#### EXERCISE DIRECTIONS
Could you output each line below precisely as it stands, without the images?

─── AVAILABLE DATA

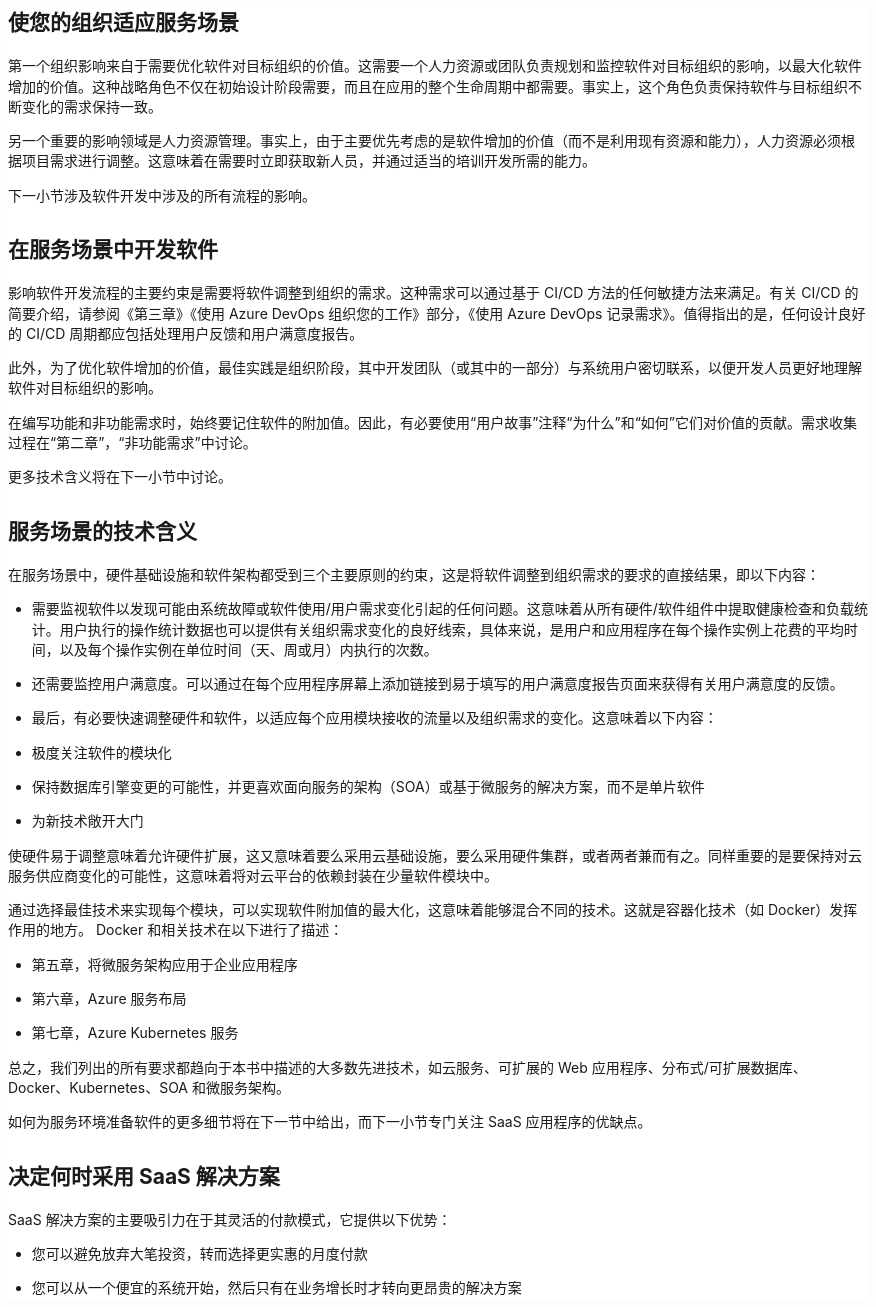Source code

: ## 使您的组织适应服务场景

第一个组织影响来自于需要优化软件对目标组织的价值。这需要一个人力资源或团队负责规划和监控软件对目标组织的影响，以最大化软件增加的价值。这种战略角色不仅在初始设计阶段需要，而且在应用的整个生命周期中都需要。事实上，这个角色负责保持软件与目标组织不断变化的需求保持一致。

另一个重要的影响领域是人力资源管理。事实上，由于主要优先考虑的是软件增加的价值（而不是利用现有资源和能力），人力资源必须根据项目需求进行调整。这意味着在需要时立即获取新人员，并通过适当的培训开发所需的能力。

下一小节涉及软件开发中涉及的所有流程的影响。

## 在服务场景中开发软件

影响软件开发流程的主要约束是需要将软件调整到组织的需求。这种需求可以通过基于 CI/CD 方法的任何敏捷方法来满足。有关 CI/CD 的简要介绍，请参阅《第三章》《使用 Azure DevOps 组织您的工作》部分，《使用 Azure DevOps 记录需求》。值得指出的是，任何设计良好的 CI/CD 周期都应包括处理用户反馈和用户满意度报告。

此外，为了优化软件增加的价值，最佳实践是组织阶段，其中开发团队（或其中的一部分）与系统用户密切联系，以便开发人员更好地理解软件对目标组织的影响。

在编写功能和非功能需求时，始终要记住软件的附加值。因此，有必要使用“用户故事”注释“为什么”和“如何”它们对价值的贡献。需求收集过程在“第二章”，“非功能需求”中讨论。

更多技术含义将在下一小节中讨论。

## 服务场景的技术含义

在服务场景中，硬件基础设施和软件架构都受到三个主要原则的约束，这是将软件调整到组织需求的要求的直接结果，即以下内容：

+   需要监视软件以发现可能由系统故障或软件使用/用户需求变化引起的任何问题。这意味着从所有硬件/软件组件中提取健康检查和负载统计。用户执行的操作统计数据也可以提供有关组织需求变化的良好线索，具体来说，是用户和应用程序在每个操作实例上花费的平均时间，以及每个操作实例在单位时间（天、周或月）内执行的次数。

+   还需要监控用户满意度。可以通过在每个应用程序屏幕上添加链接到易于填写的用户满意度报告页面来获得有关用户满意度的反馈。

+   最后，有必要快速调整硬件和软件，以适应每个应用模块接收的流量以及组织需求的变化。这意味着以下内容：

+   极度关注软件的模块化

+   保持数据库引擎变更的可能性，并更喜欢面向服务的架构（SOA）或基于微服务的解决方案，而不是单片软件

+   为新技术敞开大门

使硬件易于调整意味着允许硬件扩展，这又意味着要么采用云基础设施，要么采用硬件集群，或者两者兼而有之。同样重要的是要保持对云服务供应商变化的可能性，这意味着将对云平台的依赖封装在少量软件模块中。

通过选择最佳技术来实现每个模块，可以实现软件附加值的最大化，这意味着能够混合不同的技术。这就是容器化技术（如 Docker）发挥作用的地方。 Docker 和相关技术在以下进行了描述：

+   第五章，将微服务架构应用于企业应用程序

+   第六章，Azure 服务布局

+   第七章，Azure Kubernetes 服务

总之，我们列出的所有要求都趋向于本书中描述的大多数先进技术，如云服务、可扩展的 Web 应用程序、分布式/可扩展数据库、Docker、Kubernetes、SOA 和微服务架构。

如何为服务环境准备软件的更多细节将在下一节中给出，而下一小节专门关注 SaaS 应用程序的优缺点。

## 决定何时采用 SaaS 解决方案

SaaS 解决方案的主要吸引力在于其灵活的付款模式，它提供以下优势：

+   您可以避免放弃大笔投资，转而选择更实惠的月度付款

+   您可以从一个便宜的系统开始，然后只有在业务增长时才转向更昂贵的解决方案
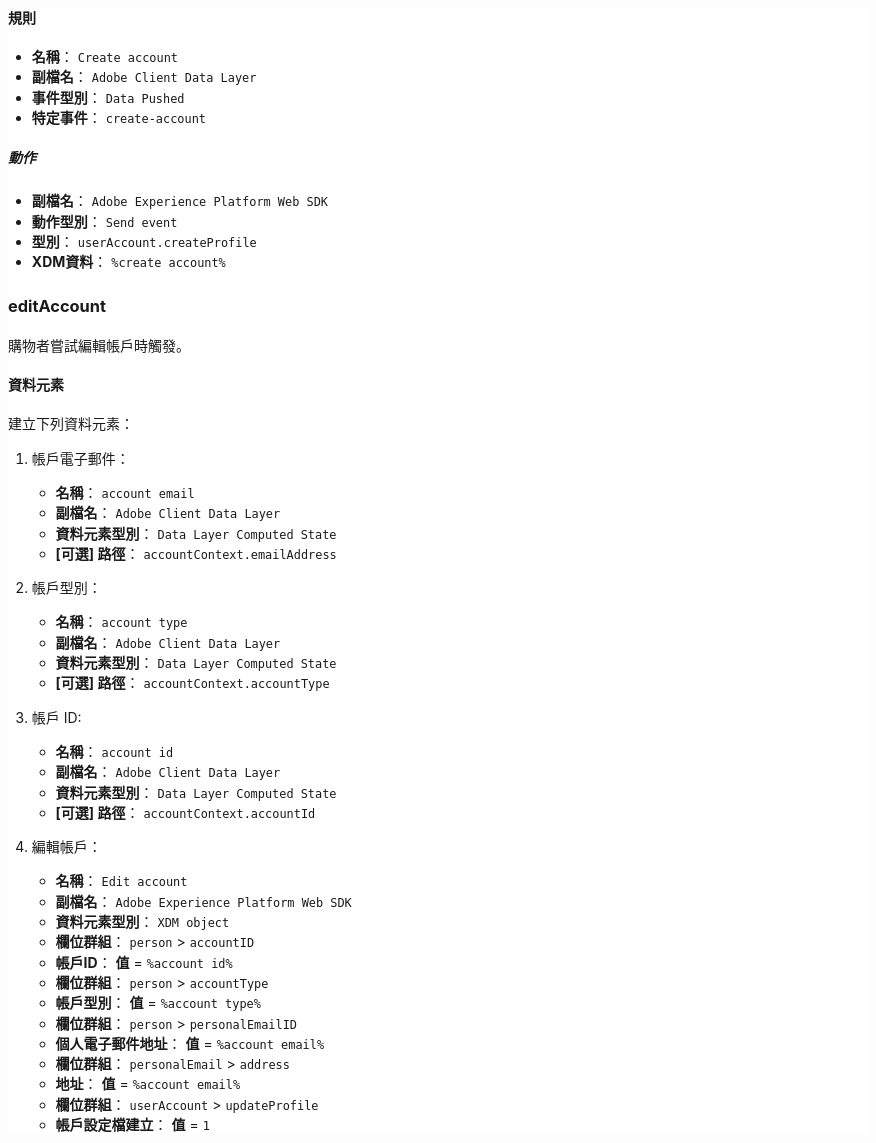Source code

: #### 規則 

- **名稱**： `Create account`
- **副檔名**： `Adobe Client Data Layer`
- **事件型別**： `Data Pushed`
- **特定事件**： `create-account`

##### 動作

- **副檔名**： `Adobe Experience Platform Web SDK`
- **動作型別**： `Send event`
- **型別**： `userAccount.createProfile`
- **XDM資料**： `%create account%`

### editAccount

購物者嘗試編輯帳戶時觸發。

#### 資料元素

建立下列資料元素：

1. 帳戶電子郵件：

   - **名稱**： `account email`
   - **副檔名**： `Adobe Client Data Layer`
   - **資料元素型別**： `Data Layer Computed State`
   - **[可選] 路徑**： `accountContext.emailAddress`

1. 帳戶型別：

   - **名稱**： `account type`
   - **副檔名**： `Adobe Client Data Layer`
   - **資料元素型別**： `Data Layer Computed State`
   - **[可選] 路徑**： `accountContext.accountType`

1. 帳戶 ID:

   - **名稱**： `account id`
   - **副檔名**： `Adobe Client Data Layer`
   - **資料元素型別**： `Data Layer Computed State`
   - **[可選] 路徑**： `accountContext.accountId`

1. 編輯帳戶：

   - **名稱**： `Edit account`
   - **副檔名**： `Adobe Experience Platform Web SDK`
   - **資料元素型別**： `XDM object`
   - **欄位群組**： `person` > `accountID`
   - **帳戶ID**： **值** = `%account id%`
   - **欄位群組**： `person` > `accountType`
   - **帳戶型別**： **值** = `%account type%`
   - **欄位群組**： `person` > `personalEmailID`
   - **個人電子郵件地址**： **值** = `%account email%`
   - **欄位群組**： `personalEmail` > `address`
   - **地址**： **值** = `%account email%`
   - **欄位群組**： `userAccount` > `updateProfile`
   - **帳戶設定檔建立**： **值** = `1`
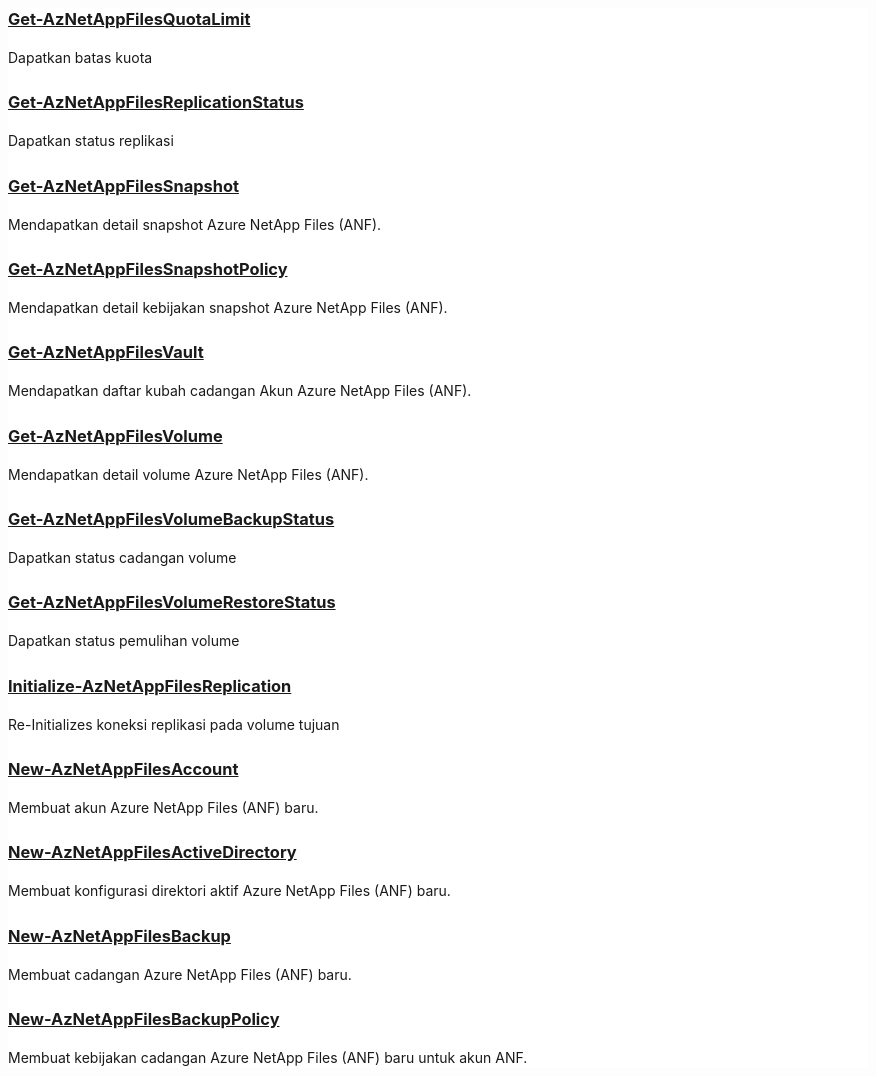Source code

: ### [Get-AzNetAppFilesQuotaLimit](Get-AzNetAppFilesQuotaLimit.md)
Dapatkan batas kuota

### [Get-AzNetAppFilesReplicationStatus](Get-AzNetAppFilesReplicationStatus.md)
Dapatkan status replikasi

### [Get-AzNetAppFilesSnapshot](Get-AzNetAppFilesSnapshot.md)
Mendapatkan detail snapshot Azure NetApp Files (ANF).

### [Get-AzNetAppFilesSnapshotPolicy](Get-AzNetAppFilesSnapshotPolicy.md)
Mendapatkan detail kebijakan snapshot Azure NetApp Files (ANF).

### [Get-AzNetAppFilesVault](Get-AzNetAppFilesVault.md)
Mendapatkan daftar kubah cadangan Akun Azure NetApp Files (ANF).

### [Get-AzNetAppFilesVolume](Get-AzNetAppFilesVolume.md)
Mendapatkan detail volume Azure NetApp Files (ANF).

### [Get-AzNetAppFilesVolumeBackupStatus](Get-AzNetAppFilesVolumeBackupStatus.md)
Dapatkan status cadangan volume

### [Get-AzNetAppFilesVolumeRestoreStatus](Get-AzNetAppFilesVolumeRestoreStatus.md)
Dapatkan status pemulihan volume

### [Initialize-AzNetAppFilesReplication](Initialize-AzNetAppFilesReplication.md)
Re-Initializes koneksi replikasi pada volume tujuan

### [New-AzNetAppFilesAccount](New-AzNetAppFilesAccount.md)
Membuat akun Azure NetApp Files (ANF) baru.

### [New-AzNetAppFilesActiveDirectory](New-AzNetAppFilesActiveDirectory.md)
Membuat konfigurasi direktori aktif Azure NetApp Files (ANF) baru.

### [New-AzNetAppFilesBackup](New-AzNetAppFilesBackup.md)
Membuat cadangan Azure NetApp Files (ANF) baru.

### [New-AzNetAppFilesBackupPolicy](New-AzNetAppFilesBackupPolicy.md)
Membuat kebijakan cadangan Azure NetApp Files (ANF) baru untuk akun ANF.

──────

#### RESPONSE TO THE EXERCISE
Source code

: ## 使您的组织适应服务场景

第一个组织影响来自于需要优化软件对目标组织的价值。这需要一个人力资源或团队负责规划和监控软件对目标组织的影响，以最大化软件增加的价值。这种战略角色不仅在初始设计阶段需要，而且在应用的整个生命周期中都需要。事实上，这个角色负责保持软件与目标组织不断变化的需求保持一致。

另一个重要的影响领域是人力资源管理。事实上，由于主要优先考虑的是软件增加的价值（而不是利用现有资源和能力），人力资源必须根据项目需求进行调整。这意味着在需要时立即获取新人员，并通过适当的培训开发所需的能力。

下一小节涉及软件开发中涉及的所有流程的影响。

## 在服务场景中开发软件

影响软件开发流程的主要约束是需要将软件调整到组织的需求。这种需求可以通过基于 CI/CD 方法的任何敏捷方法来满足。有关 CI/CD 的简要介绍，请参阅《第三章》《使用 Azure DevOps 组织您的工作》部分，《使用 Azure DevOps 记录需求》。值得指出的是，任何设计良好的 CI/CD 周期都应包括处理用户反馈和用户满意度报告。

此外，为了优化软件增加的价值，最佳实践是组织阶段，其中开发团队（或其中的一部分）与系统用户密切联系，以便开发人员更好地理解软件对目标组织的影响。

在编写功能和非功能需求时，始终要记住软件的附加值。因此，有必要使用“用户故事”注释“为什么”和“如何”它们对价值的贡献。需求收集过程在“第二章”，“非功能需求”中讨论。

更多技术含义将在下一小节中讨论。

## 服务场景的技术含义

在服务场景中，硬件基础设施和软件架构都受到三个主要原则的约束，这是将软件调整到组织需求的要求的直接结果，即以下内容：

+   需要监视软件以发现可能由系统故障或软件使用/用户需求变化引起的任何问题。这意味着从所有硬件/软件组件中提取健康检查和负载统计。用户执行的操作统计数据也可以提供有关组织需求变化的良好线索，具体来说，是用户和应用程序在每个操作实例上花费的平均时间，以及每个操作实例在单位时间（天、周或月）内执行的次数。

+   还需要监控用户满意度。可以通过在每个应用程序屏幕上添加链接到易于填写的用户满意度报告页面来获得有关用户满意度的反馈。

+   最后，有必要快速调整硬件和软件，以适应每个应用模块接收的流量以及组织需求的变化。这意味着以下内容：

+   极度关注软件的模块化

+   保持数据库引擎变更的可能性，并更喜欢面向服务的架构（SOA）或基于微服务的解决方案，而不是单片软件

+   为新技术敞开大门

使硬件易于调整意味着允许硬件扩展，这又意味着要么采用云基础设施，要么采用硬件集群，或者两者兼而有之。同样重要的是要保持对云服务供应商变化的可能性，这意味着将对云平台的依赖封装在少量软件模块中。

通过选择最佳技术来实现每个模块，可以实现软件附加值的最大化，这意味着能够混合不同的技术。这就是容器化技术（如 Docker）发挥作用的地方。 Docker 和相关技术在以下进行了描述：

+   第五章，将微服务架构应用于企业应用程序

+   第六章，Azure 服务布局

+   第七章，Azure Kubernetes 服务

总之，我们列出的所有要求都趋向于本书中描述的大多数先进技术，如云服务、可扩展的 Web 应用程序、分布式/可扩展数据库、Docker、Kubernetes、SOA 和微服务架构。

如何为服务环境准备软件的更多细节将在下一节中给出，而下一小节专门关注 SaaS 应用程序的优缺点。

## 决定何时采用 SaaS 解决方案

SaaS 解决方案的主要吸引力在于其灵活的付款模式，它提供以下优势：

+   您可以避免放弃大笔投资，转而选择更实惠的月度付款

+   您可以从一个便宜的系统开始，然后只有在业务增长时才转向更昂贵的解决方案
Source code

: #### 規則 

- **名稱**： `Create account`
- **副檔名**： `Adobe Client Data Layer`
- **事件型別**： `Data Pushed`
- **特定事件**： `create-account`

##### 動作

- **副檔名**： `Adobe Experience Platform Web SDK`
- **動作型別**： `Send event`
- **型別**： `userAccount.createProfile`
- **XDM資料**： `%create account%`

### editAccount

購物者嘗試編輯帳戶時觸發。

#### 資料元素

建立下列資料元素：

1. 帳戶電子郵件：

   - **名稱**： `account email`
   - **副檔名**： `Adobe Client Data Layer`
   - **資料元素型別**： `Data Layer Computed State`
   - **[可選] 路徑**： `accountContext.emailAddress`

1. 帳戶型別：

   - **名稱**： `account type`
   - **副檔名**： `Adobe Client Data Layer`
   - **資料元素型別**： `Data Layer Computed State`
   - **[可選] 路徑**： `accountContext.accountType`

1. 帳戶 ID:

   - **名稱**： `account id`
   - **副檔名**： `Adobe Client Data Layer`
   - **資料元素型別**： `Data Layer Computed State`
   - **[可選] 路徑**： `accountContext.accountId`

1. 編輯帳戶：

   - **名稱**： `Edit account`
   - **副檔名**： `Adobe Experience Platform Web SDK`
   - **資料元素型別**： `XDM object`
   - **欄位群組**： `person` > `accountID`
   - **帳戶ID**： **值** = `%account id%`
   - **欄位群組**： `person` > `accountType`
   - **帳戶型別**： **值** = `%account type%`
   - **欄位群組**： `person` > `personalEmailID`
   - **個人電子郵件地址**： **值** = `%account email%`
   - **欄位群組**： `personalEmail` > `address`
   - **地址**： **值** = `%account email%`
   - **欄位群組**： `userAccount` > `updateProfile`
   - **帳戶設定檔建立**： **值** = `1`
Source code

: ### [Get-AzNetAppFilesQuotaLimit](Get-AzNetAppFilesQuotaLimit.md)
Dapatkan batas kuota

### [Get-AzNetAppFilesReplicationStatus](Get-AzNetAppFilesReplicationStatus.md)
Dapatkan status replikasi

### [Get-AzNetAppFilesSnapshot](Get-AzNetAppFilesSnapshot.md)
Mendapatkan detail snapshot Azure NetApp Files (ANF).

### [Get-AzNetAppFilesSnapshotPolicy](Get-AzNetAppFilesSnapshotPolicy.md)
Mendapatkan detail kebijakan snapshot Azure NetApp Files (ANF).

### [Get-AzNetAppFilesVault](Get-AzNetAppFilesVault.md)
Mendapatkan daftar kubah cadangan Akun Azure NetApp Files (ANF).

### [Get-AzNetAppFilesVolume](Get-AzNetAppFilesVolume.md)
Mendapatkan detail volume Azure NetApp Files (ANF).

### [Get-AzNetAppFilesVolumeBackupStatus](Get-AzNetAppFilesVolumeBackupStatus.md)
Dapatkan status cadangan volume

### [Get-AzNetAppFilesVolumeRestoreStatus](Get-AzNetAppFilesVolumeRestoreStatus.md)
Dapatkan status pemulihan volume

### [Initialize-AzNetAppFilesReplication](Initialize-AzNetAppFilesReplication.md)
Re-Initializes koneksi replikasi pada volume tujuan

### [New-AzNetAppFilesAccount](New-AzNetAppFilesAccount.md)
Membuat akun Azure NetApp Files (ANF) baru.

### [New-AzNetAppFilesActiveDirectory](New-AzNetAppFilesActiveDirectory.md)
Membuat konfigurasi direktori aktif Azure NetApp Files (ANF) baru.

### [New-AzNetAppFilesBackup](New-AzNetAppFilesBackup.md)
Membuat cadangan Azure NetApp Files (ANF) baru.

### [New-AzNetAppFilesBackupPolicy](New-AzNetAppFilesBackupPolicy.md)
Membuat kebijakan cadangan Azure NetApp Files (ANF) baru untuk akun ANF.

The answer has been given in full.